Wie is bang voor abstracte kunst?
De beeldende kunst dreef de laatste decennia almaar verder af van modernistische credo's. Abstractie is out. Schilderen ruimde de baan voor video, installaties en tekst. Zolang er maar geen verf of doek aan te pas komt is het oké. Je kunt je zelfs niet zo meteen een toonaangevend artiest voor de geest halen die nog zuiver abstract werk maakt.
Daar zijn veel redenen voor, maar de belangrijkste is wel dat kunstenaars zelf een frontale aanval op 'zuivere' kunst lanceerden. Twee maal zelfs. De anarchistische dadaïsten laakten al na de Eerste Wereldoorlog het gebrek aan sociale relevantie (en dus de burgelijkheid) van het modernisme. In de jaren zestig hernamen conceptuele kunstenaars van alle slag die aanval met zowat dezelfde argumenten. Hun kunst liet zich besmetten door de moderne samenleving om er virulente kritiek op te formuleren. Dat zette maatschappelijk niet veel zoden aan de dijk, maar het creëerde wel een nieuw model voor de kunst. Dat maakt nog altijd opgang.
In de dans geldt in zekere zin hetzelfde. Alom klaagt men dat dansers almaar minder vaak dansen. Maar kan het wel anders als de danskunst zich met beide voeten in de werkelijkheid wil plaatsen en er commentaar op wil geven? Het podium is trouwens de uitgelezen plek daarvoor, want als er één 'sociale' kunst is, dan wel de podiumkunst. In turbulente tijden als deze kan theater wat inzicht bieden.

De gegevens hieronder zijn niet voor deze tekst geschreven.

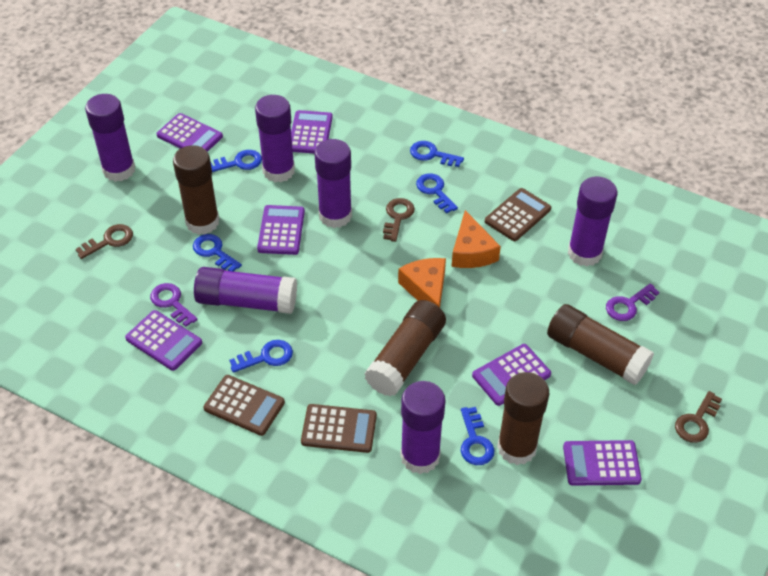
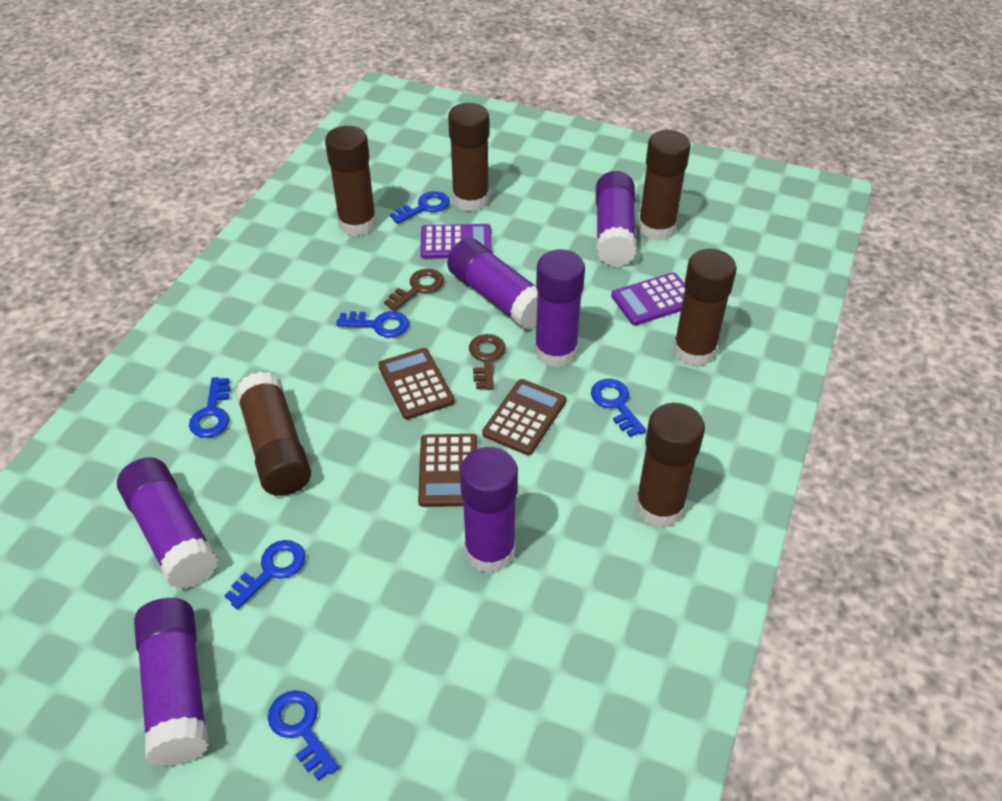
brown glue stick: [173,145,219,235] [364,300,446,397] [497,372,549,465] [547,304,654,385] = 4 -> [235,372,311,496] [325,126,376,236] [448,103,489,212] [635,403,705,528] [638,130,691,241] [673,249,737,367] = 6
brown key: [76,224,133,259] [383,198,415,242] [675,391,722,443] = 3 -> [384,269,444,311] [469,334,506,390] = 2
orange cheese: [398,258,446,308] [451,210,501,268] = 2 -> none = 0
purple calculator: [125,310,202,371] [156,113,223,152] [257,205,305,255] [291,110,333,154] [472,344,551,406] [563,440,642,486] = 6 -> [420,224,492,259] [611,272,685,325] = 2
purple key: [150,283,198,327] [606,283,659,321] = 2 -> none = 0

Toch pikken mensen dat niet makkelijk. Een groot deel van het publiek laat zich liever inpakken door 'schone bewegingen', ongeacht waarvoor die staan. Dat is een conservatieve, maar begrijpelijke reflex. Je wil niet altijd met de waarheid om de oren geslagen worden. Dans mag je ook wel eens bevestigen in je welbevinden, of niet? Danskunstenaars die dit publiek willen plezieren moeten het vormelijk experiment dan ook niet te ver drijven: er moet een zeker respect zijn voor de conventies van het genre. Het moet niet alleen beweging op het podium dus dans zijn, het moet er ook op lijken.
'Still Live' van Salva Sanchis valt in deze situatie tussen twee stoelen. Dit gesofisticeerde vormexperiment staat ver weg van de drukte van de buitenwereld. Een complexe set van parameters en afspraken smeedt de sterk verschillende improvisaties van drie sterke performers om tot een coherente eenheid. Je voelt die eenheid eerder dan je ze kunt vatten of benoemen. Abstractie zoals je ze ook in de schijnbaar willekeurige verspatten van Jackson Pollock aantreft.
Hoe mooi dat ook is, je weet niet goed wat je er nu nog mee aan moet. Het is geen dans die, zoals ballet, een sterke conventie volgt en dus gemakkelijk te verteren valt. Integendeel, de kunst bestaat er hier in de willekeurigheid net op het nippertje te vermijden. Dat ligt niet makkelijk bij liefhebbers van 'echte' dans. Maar wie in dans iets meer op zoek is blijft evenzeer op zijn honger. Waar is het zout in deze pap? Wat hebben wij te maken met dit maagdelijk experiment?
Is er dan nog ruimte voor dit soort dans?